The shelving of the gambling review means that reforms will not be proposed until a new leader is in place. The decision has sparked anger amongst campaigners, as the review has been riddled with delays since its launch in December 2020. It was initially expected to be completed within a year, but factors such as the pandemic, the National Lottery License Competition and a cabinet reshuffle slowed progress.
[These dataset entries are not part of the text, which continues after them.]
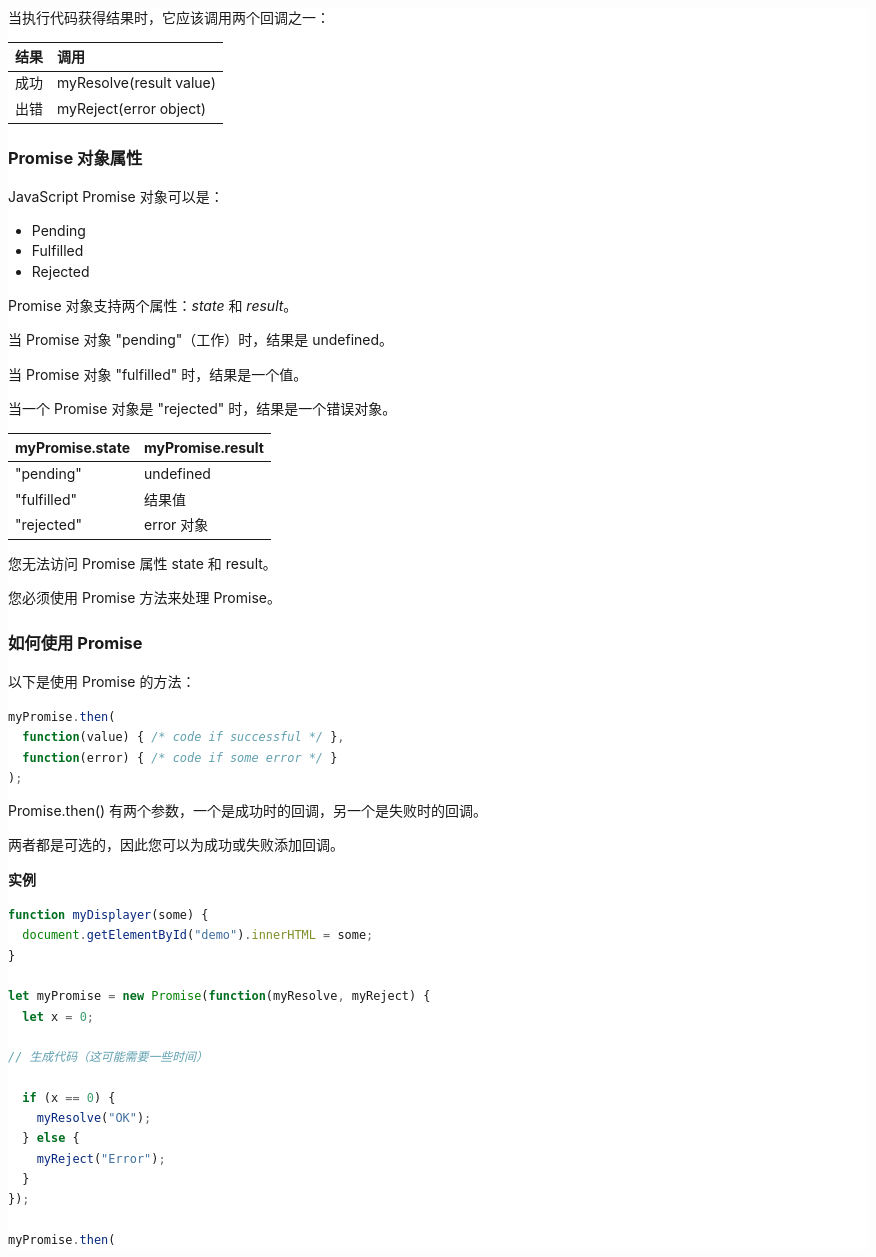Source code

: 当执行代码获得结果时，它应该调用两个回调之一：

| 结果 | 调用                    |
| :--- | :---------------------- |
| 成功 | myResolve(result value) |
| 出错 | myReject(error object)  |

### Promise 对象属性

JavaScript Promise 对象可以是：

- Pending
- Fulfilled
- Rejected

Promise 对象支持两个属性：*state* 和 *result*。

当 Promise 对象 "pending"（工作）时，结果是 undefined。

当 Promise 对象 "fulfilled" 时，结果是一个值。

当一个 Promise 对象是 "rejected" 时，结果是一个错误对象。

| myPromise.state | myPromise.result |
| :-------------- | :--------------- |
| "pending"       | undefined        |
| "fulfilled"     | 结果值           |
| "rejected"      | error 对象       |

您无法访问 Promise 属性 state 和 result。

您必须使用 Promise 方法来处理 Promise。

### 如何使用 Promise

以下是使用 Promise 的方法：

```javascript
myPromise.then(
  function(value) { /* code if successful */ },
  function(error) { /* code if some error */ }
);
```

Promise.then() 有两个参数，一个是成功时的回调，另一个是失败时的回调。

两者都是可选的，因此您可以为成功或失败添加回调。

**实例**

```javascript
function myDisplayer(some) {
  document.getElementById("demo").innerHTML = some;
}

let myPromise = new Promise(function(myResolve, myReject) {
  let x = 0;

// 生成代码（这可能需要一些时间）

  if (x == 0) {
    myResolve("OK");
  } else {
    myReject("Error");
  }
});

myPromise.then(
```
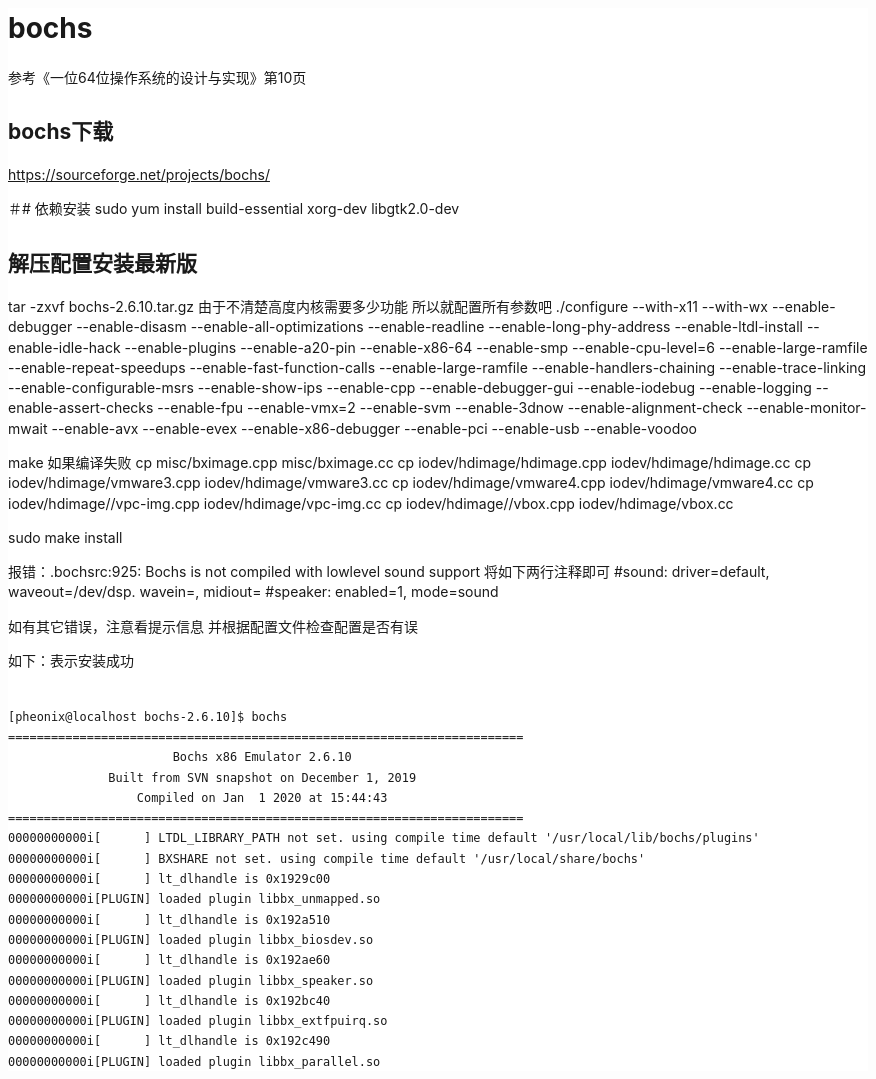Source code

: # bochs
参考《一位64位操作系统的设计与实现》第10页

## bochs下载
https://sourceforge.net/projects/bochs/


＃# 依赖安装
sudo yum install build-essential xorg-dev libgtk2.0-dev


## 解压配置安装最新版
tar -zxvf bochs-2.6.10.tar.gz
由于不清楚高度内核需要多少功能 所以就配置所有参数吧
./configure --with-x11 --with-wx --enable-debugger --enable-disasm --enable-all-optimizations --enable-readline --enable-long-phy-address --enable-ltdl-install --enable-idle-hack --enable-plugins --enable-a20-pin --enable-x86-64 --enable-smp --enable-cpu-level=6 --enable-large-ramfile --enable-repeat-speedups --enable-fast-function-calls --enable-large-ramfile --enable-handlers-chaining --enable-trace-linking --enable-configurable-msrs --enable-show-ips --enable-cpp --enable-debugger-gui --enable-iodebug --enable-logging --enable-assert-checks --enable-fpu --enable-vmx=2 --enable-svm --enable-3dnow --enable-alignment-check --enable-monitor-mwait --enable-avx --enable-evex --enable-x86-debugger --enable-pci --enable-usb --enable-voodoo

make
如果编译失败
cp misc/bximage.cpp misc/bximage.cc
cp iodev/hdimage/hdimage.cpp  iodev/hdimage/hdimage.cc
cp iodev/hdimage/vmware3.cpp iodev/hdimage/vmware3.cc
cp iodev/hdimage/vmware4.cpp iodev/hdimage/vmware4.cc
cp iodev/hdimage//vpc-img.cpp  iodev/hdimage/vpc-img.cc
cp iodev/hdimage//vbox.cpp  iodev/hdimage/vbox.cc


sudo make install


报错：.bochsrc:925: Bochs is not compiled with lowlevel sound support
将如下两行注释即可
#sound: driver=default, waveout=/dev/dsp. wavein=, midiout=
#speaker: enabled=1, mode=sound

如有其它错误，注意看提示信息 并根据配置文件检查配置是否有误


如下：表示安装成功
```txt

[pheonix@localhost bochs-2.6.10]$ bochs
========================================================================
                       Bochs x86 Emulator 2.6.10
              Built from SVN snapshot on December 1, 2019
                  Compiled on Jan  1 2020 at 15:44:43
========================================================================
00000000000i[      ] LTDL_LIBRARY_PATH not set. using compile time default '/usr/local/lib/bochs/plugins'
00000000000i[      ] BXSHARE not set. using compile time default '/usr/local/share/bochs'
00000000000i[      ] lt_dlhandle is 0x1929c00
00000000000i[PLUGIN] loaded plugin libbx_unmapped.so
00000000000i[      ] lt_dlhandle is 0x192a510
00000000000i[PLUGIN] loaded plugin libbx_biosdev.so
00000000000i[      ] lt_dlhandle is 0x192ae60
00000000000i[PLUGIN] loaded plugin libbx_speaker.so
00000000000i[      ] lt_dlhandle is 0x192bc40
00000000000i[PLUGIN] loaded plugin libbx_extfpuirq.so
00000000000i[      ] lt_dlhandle is 0x192c490
00000000000i[PLUGIN] loaded plugin libbx_parallel.so
```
The reforms expected to be introduced will particularly affect the online gambling industry, and are likely to include stricter affordability checks, curbs on VIP schemes and enhanced player protections. The current legislation is widely regarded as outdated, as it predates many of the technological innovations that have allowed online casinos and betting operators to flourish.

Profits Down

There are fears that when new legislation is eventually introduced, black market operators could benefit. According to industry body the Betting and Gaming Council, black market gambling has doubled in just two years, with billions of pounds staked at illegal betting and gaming sites. It claims that stricter rules could encourage some gamblers to seek out these sites.

Those campaigning for gambling reforms are keen to see the government reign in what they view as a “wild west” industry. However, such changes could have further effects on revenues for gambling businesses. The idea of a statutory levy on the gambling industry, which would support funding for addiction services, has been met with resistance from industry lobbyists and some Treasury officials.
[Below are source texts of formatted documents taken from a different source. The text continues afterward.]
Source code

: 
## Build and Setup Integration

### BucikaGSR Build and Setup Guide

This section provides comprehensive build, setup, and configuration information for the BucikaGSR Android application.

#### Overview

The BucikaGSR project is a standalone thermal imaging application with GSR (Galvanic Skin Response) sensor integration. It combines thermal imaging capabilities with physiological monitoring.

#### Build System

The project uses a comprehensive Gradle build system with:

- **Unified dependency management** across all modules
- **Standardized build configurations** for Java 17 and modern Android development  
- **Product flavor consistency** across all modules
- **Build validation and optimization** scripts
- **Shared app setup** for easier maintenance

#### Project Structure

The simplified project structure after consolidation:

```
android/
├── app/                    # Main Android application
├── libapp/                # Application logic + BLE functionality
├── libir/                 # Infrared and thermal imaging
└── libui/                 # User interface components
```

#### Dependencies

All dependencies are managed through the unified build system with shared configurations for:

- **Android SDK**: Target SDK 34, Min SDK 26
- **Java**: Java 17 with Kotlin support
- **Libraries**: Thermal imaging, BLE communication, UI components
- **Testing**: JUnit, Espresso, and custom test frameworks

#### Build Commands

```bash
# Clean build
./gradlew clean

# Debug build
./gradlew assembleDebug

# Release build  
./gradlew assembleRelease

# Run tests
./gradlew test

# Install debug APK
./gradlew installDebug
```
Writing for the Telegraph, MP Iain Duncan Smith drew attention to the need for reform, citing 888’s recent Gambling Commission fine. The regulator issued a £9.4 million penalty, after it uncovered social responsibility and anti-money laundering failures at the operator. The fine is the third largest in the Commission’s history.

Publishing its interim report, 888 reported that revenue and profit for the first half of 2022 were down by 13% and 66% respectively on the previous year. That put its revenue at £332.1 million and profits at just £14.4 million. Itai Pazner, CEO of 888, stated that UK revenue for the second half of the year is likely to remain stable, and that outside of the UK and Netherlands revenue was up 2% on last year. Pazner continued:

“The Group’s financial performance in the period primarily reflects market conditions in the UK. However, we believe the proactive actions we have taken to increase player protections and drive higher standards of player safety have put the Group in an even stronger position for the future.”